Hoeroa Tiopira
- Born: 10 January 1871 Omahu, New Zealand
- Died: 1 October 1930 (aged 59) Taihape, New Zealand
- Weight: 79 kg (174 lb)
- School: Te Aute College
- Occupation: Farmer

Rugby union career
- Position: Forward

Amateur team(s)
- Years: Team / Apps / (Points)
- Te Aute
- –: Hawke's Bay County

Provincial / State sides
- Years: Team / Apps / (Points)
- 1889–93, 1895: Hawke's Bay

International career
- Years: Team / Apps / (Points)
- 1893: New Zealand / 0 / (0)

= Hoeroa Tiopira =

Hoeroa Tiopira (10 January 1871 - 1 October 1930) was a New Zealand rugby union player who represented his country on the 1893 tour of Australia. He did not appear in any test matches as New Zealand did not play their first test until 1903.

==Biography==
Born on 10 January 1871 in the community of Omahu, on the outskirts of Hastings, Tiopira was educated at Meeanee School and Te Aute College.

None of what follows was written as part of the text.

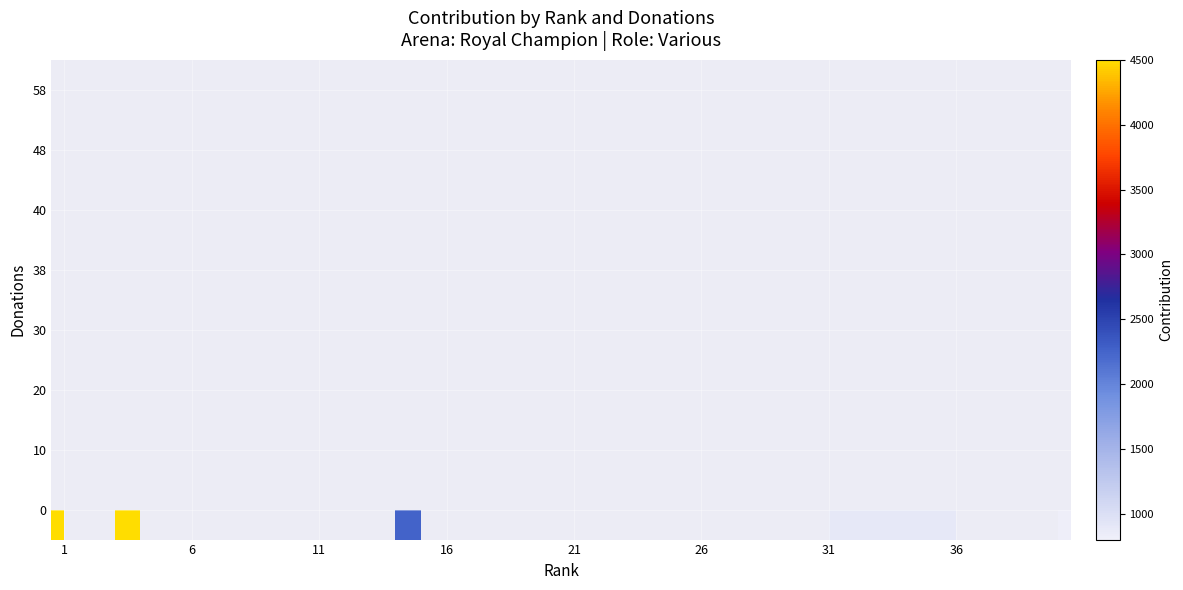

How many data points does each series have?

40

A forward, Tiopira made his debut for in 1889, while still a student at Te Aute. His provincial career lasted until 1895.

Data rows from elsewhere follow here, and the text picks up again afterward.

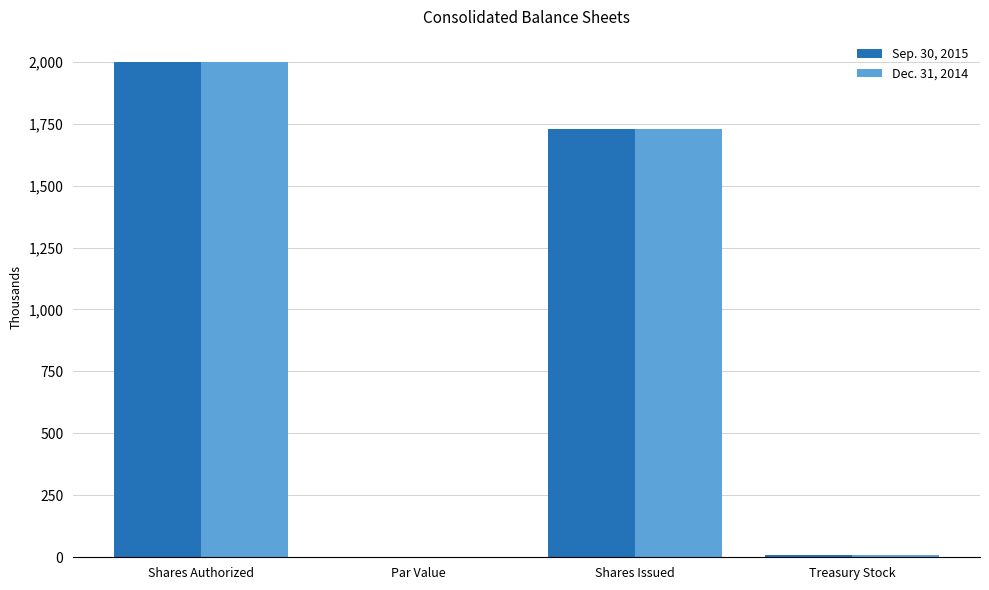

Does the chart contain stacked bars?

No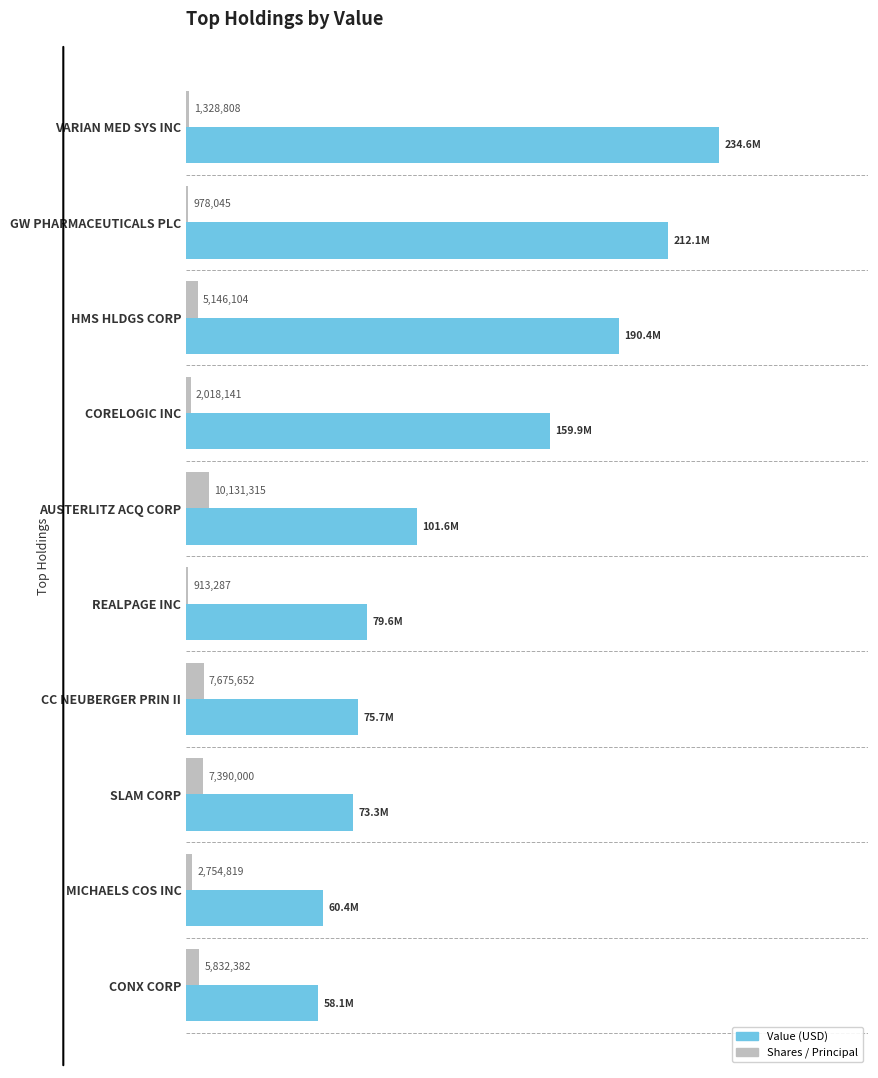

The Value series shows 100206887 at CORELOGIC INC. True or false?

False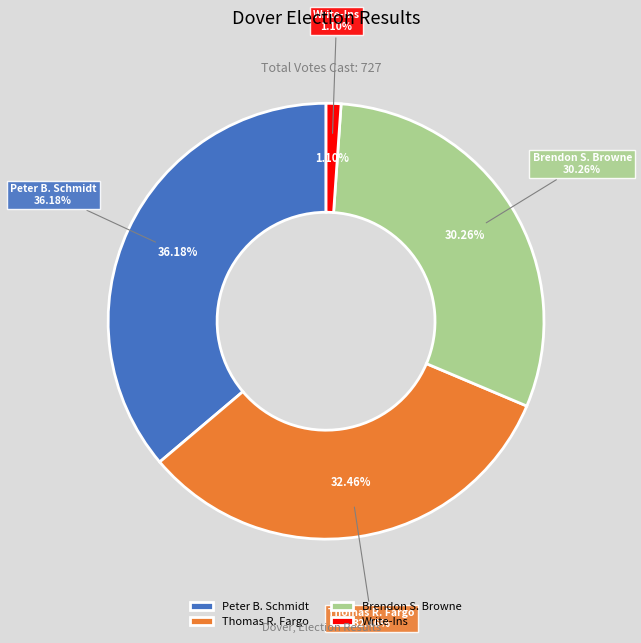

To the nearest percent, what is the combined percentage of Write-Ins and Brendon S. Browne?

31%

Tiopira was selected for the New Zealand team for their tour of Australia in 1893, becoming the first player from the Hawke's Bay union to gain national honours. On that tour he played in eight matches, with a leg injury preventing him from playing more. He was commended for his leadership in contesting the ruck.

Tiopira later farmed at Waimana in the Bay of Plenty, and died at Taihape on 1 October 1930.